1901 photograph of a stentor (announcer) at the Budapest Telefon Hirmondó.

Telephone newspaper is a general term for the telephone-based news and entertainment services which were introduced beginning in the 1890s, and primarily located in large European cities. These systems were the first example of electronic broadcasting, and offered a wide variety of programming, however, only a relative few were ever established. Although these systems predated the invention of radio, they were supplanted by radio broadcasting stations beginning in the 1920s, primarily because radio signals were able to cover much wider areas with higher quality audio.

History

After the electric telephone was introduced in the mid-1870s, it was mainly used for personal communication. But the idea of distributing entertainment and news appeared soon thereafter, and many early demonstrations included the transmission of musical concerts. In one particularly advanced example, Clément Ader, at the 1881 Paris Electrical Exhibition, prepared a listening room where participants could hear, in stereo, performances from the Paris Grand Opera. Also, in 1888, Edward Bellamy's influential novel Looking Backward: 2000-1887 foresaw the establishment of entertainment transmitted by telephone lines to individual homes.

The scattered demonstrations were eventually followed by the establishment of more organized services, which were generally called Telephone Newspapers, although all of these systems also included entertainment programming. However, the technical capabilities of the time meant that there were limited means for amplifying and transmitting telephone signals over long distances, so listeners had to wear headphones to receive the programs, and service areas were generally limited to a single city. While some of the systems, including the Telefon Hirmondó, built their own one-way transmission lines, others, including the Electrophone, used standard commercial telephone lines, which allowed subscribers to talk to operators in order to select programming.

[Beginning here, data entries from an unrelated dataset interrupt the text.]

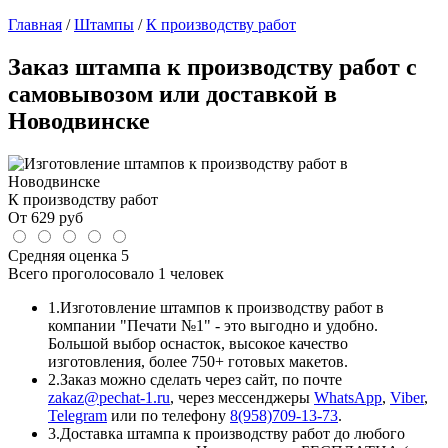
Главная
/
Штампы
/
К производству работ
Заказ штампа к производству работ с
самовывозом или доставкой в
Новодвинске
К производству работ
От
629
руб
Средняя оценка
5
Всего проголосовало
1 человек
1.
Изготовление штампов к производству работ в
компании "Печати №1" - это выгодно и удобно.
Большой выбор оснасток, высокое качество
изготовления, более 750+ готовых макетов.
2.
Заказ можно сделать через сайт, по почте
zakaz@pechat-1.ru
, через мессенджеры
WhatsApp
,
Viber
,
Telegram
или по телефону
8(958)709-13-73
.
3.
Доставка штампа к производству работ до любого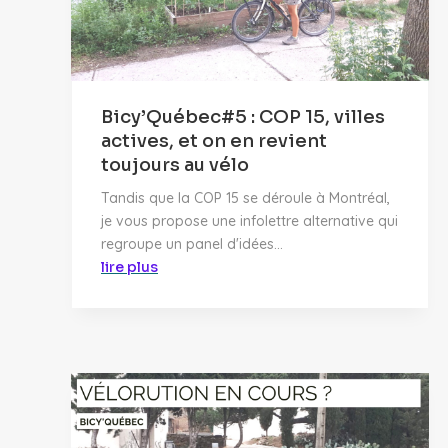
Bicy’Québec#5 : COP 15, villes
actives, et on en revient
toujours au vélo
Tandis que la COP 15 se déroule à Montréal,
je vous propose une infolettre alternative qui
regroupe un panel d'idées...
lire plus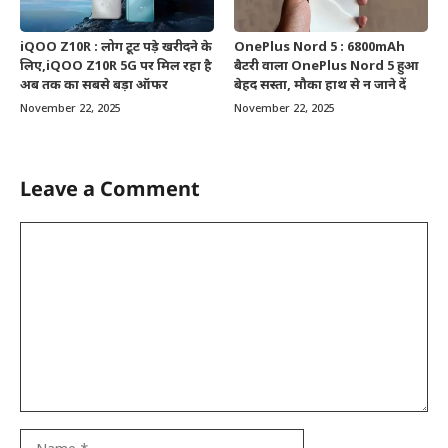
iQOO Z10R : लोग टूट पड़े खरीदने के
OnePlus Nord 5 : 6800mAh
लिए,iQOO Z10R 5G पर मिल रहा है
बैटरी वाला OnePlus Nord 5 हुआ
अब तक का सबसे बड़ा ऑफर
बेहद सस्ता, मौका हाथ से न जाने दें
November 22, 2025
November 22, 2025
Leave a Comment
Comment
Name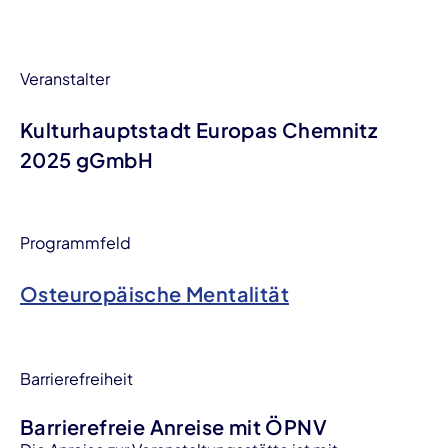
Veranstalter
Kulturhauptstadt Europas Chemnitz
2025 gGmbH
Programmfeld
Osteuropäische Mentalität
Barrierefreiheit
Barrierefreie Anreise mit ÖPNV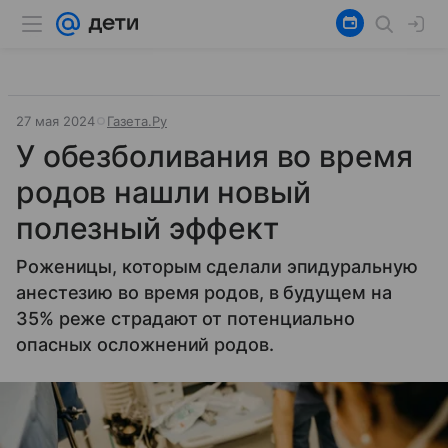
27 мая 2024
Газета.Ру
У обезболивания во время
родов нашли новый
полезный эффект
Роженицы, которым сделали эпидуральную
анестезию во время родов, в будущем на
35% реже страдают от потенциально
опасных осложнений родов.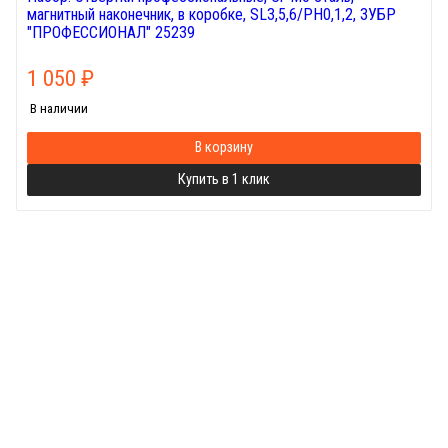
магнитный наконечник, в коробке, SL3,5,6/PH0,1,2, ЗУБР
"ПРОФЕССИОНАЛ" 25239
1 050
₽
В наличии
В корзину
Купить в 1 клик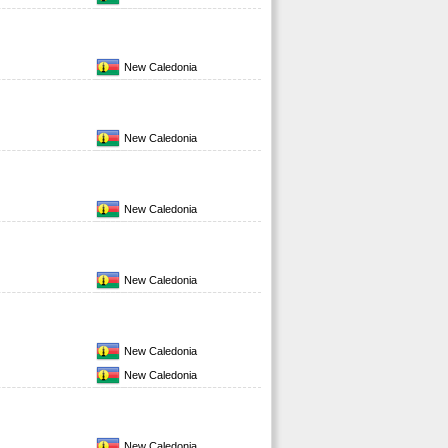
New Caledonia
New Caledonia
New Caledonia
New Caledonia
New Caledonia
New Caledonia
New Caledonia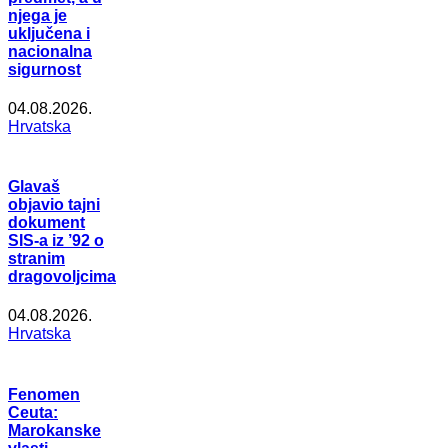
njega je
uključena i
nacionalna
sigurnost
04.08.2026.
Hrvatska
Glavaš
objavio tajni
dokument
SIS-a iz ’92 o
stranim
dragovoljcima
04.08.2026.
Hrvatska
Fenomen
Ceuta:
Marokanske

The Telephone Newspapers drew upon a mixture of outside sources for their programs, including local live theaters and church services, whose programs were picked up by special telephone lines, and then retransmitted to the subscribers. Other programs were transmitted directly from the system's own studios. In later years, retransmitted radio programs were added.

During this era telephones were expensive luxury items, so the subscribers tended to be the wealthy elite of society. Financing was normally done by charging fees, including monthly subscriptions for home users, and, in locations such as hotel lobbies, through the use of coin-operated receivers, which provided short periods of listening for a set payment. Some systems also accepted paid advertising.